I'm responding to the June 26 letter titled "To Hell With the Christians" [in response to "Attack of the Puritans," May 29]. I agree: Christianity does not have the fucking right to tell me not to go to gentlemen's clubs. Christians hate individuality if it does not strengthen their cause. I have the right to be a sexual deviant, and I accept my rightful place in hell, because no Christian tells me how to live. I do not believe in censorship of any form. I'm 30 years old and am living life to the fullest, because I only have one life. To the Christians: I am a freak and sexual demon, and I'm proud of it.
Kelvin Scott Frazier
All signs point to Rooney's guilt:
Mary Lou Vasitas has my deepest sympathies over the tragic loss of her son, the late Father Donald Rooney ["Bless Me Father," July 3]. Father Rooney had been summoned to a meeting with diocesan officials to discuss allegations by a woman who said the priest had sexually abused her in 1980, when she was a child. Rather than face diocesan authorities, he chose to end his life with a bullet.
While this is an extremely difficult time for Mrs. Vasitas, I believe she is in great denial about her late son's alleged sexual abuse. There is a very high likelihood Father Rooney did take sexual advantage of children, particularly since other alleged victims have come forward since the first complaint. Few accusers would risk their personal reputation, let alone risk serving jail time themselves for making false reports and defaming someone's character. Father Rooney fits the Dr. Jekyll/Mr. Hyde behavior pattern of most sexually exploitative priests. On one hand, they are caring, thoughtful, attentive clergymen who go the extra mile for people in need. In their perverted dark moments, they exploit the goodwill they have carefully nurtured to take sexual advantage of vulnerable youths. With all due respect to Mrs. Vasitas, I'm afraid I must take issue with the characterization of her late son's initial accuser as a "Judas."
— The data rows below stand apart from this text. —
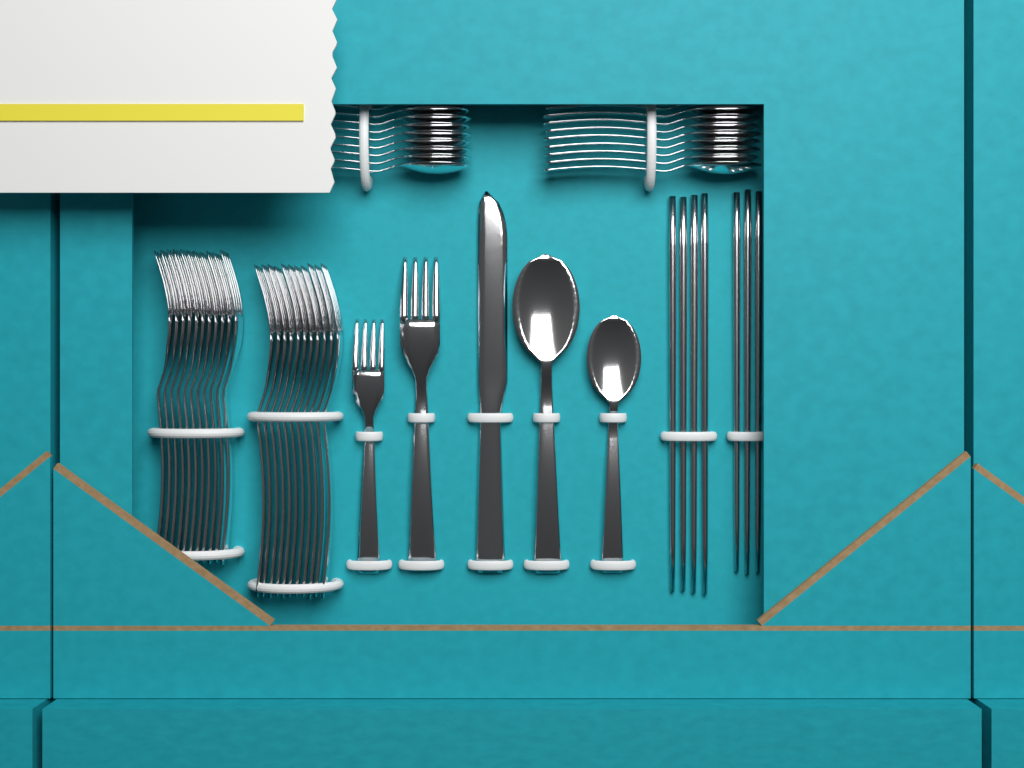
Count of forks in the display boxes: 24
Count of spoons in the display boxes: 20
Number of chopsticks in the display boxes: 7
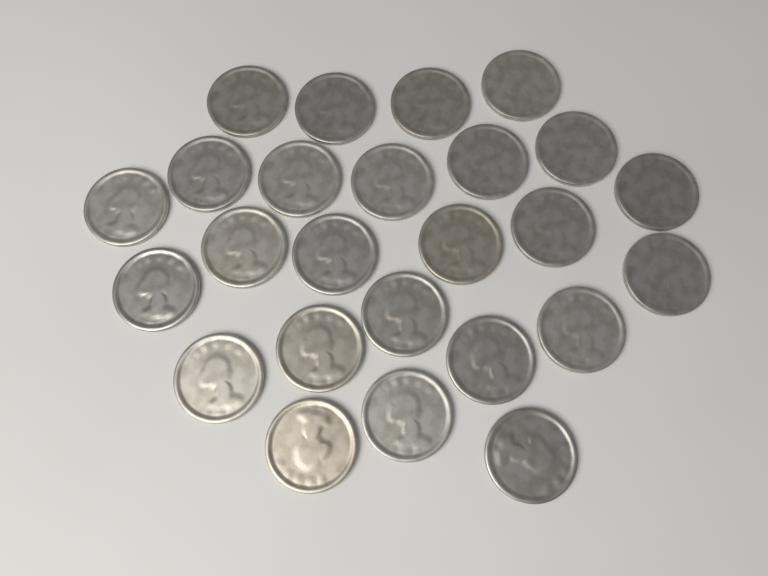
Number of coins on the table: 25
One is hardly a Judas for betraying an alleged pervert. If anything, the "Judas" performed a valuable public service. The accuser finally summoned enough courage after all these years to do the right thing -- in hopes not only of obtaining a just settlement in a court of law, but also in hopes of removing Father Rooney from assignments where he would have access to children. As fate would have it, Father Rooney removed himself.
Louis H. Pumphrey
Suicide, molestation, and other hilarity:
The cover story in your recent issue about Don Rooney brought tears to my eyes -- from laughing so hard. The article totally began to piss me off. It would attempt to have me believe that he was some kind of wonderful man, almost a martyr, even though he molested kids and killed himself. I don't care what his family, friends, and misguided mother have to say.
It's too bad that an opposing view was left out of this highly biased article; perhaps there are individuals who felt Rooney was an asshole or a pedophile. I doubt that someone who would molest kids and kill himself was that great a person. I'm sure that Rooney's family and friends did not know the real Rooney. Rather, they knew the "innocent Catholic priest" that was Rooney's intricate facade. But at least I can remind myself that, according to the Catholic faith, suicide is a sin, and Rooney's probably in a pretty bad place right now.
If every child-molesting Catholic priest would kill himself, just like Don Rooney did, the world would be a better place.
The Catholic cash machine:
I see you're skanking around again. You just love this Catholic Church scandal. It provides fodder for the sick and feeble-minded. You don't waste the time reading the paper, do you? Father Rooney is much loved and missed in death, as he was in life. He made a mistake years ago and evidently paid dearly for it in his own conscience.
Let's jump on the "He did bad things to me" bandwagon and see if we can't get our name in the paper, maybe some cash for our hurt psyches. It's pretty creepy to see what you'll say to get someone to read this paper.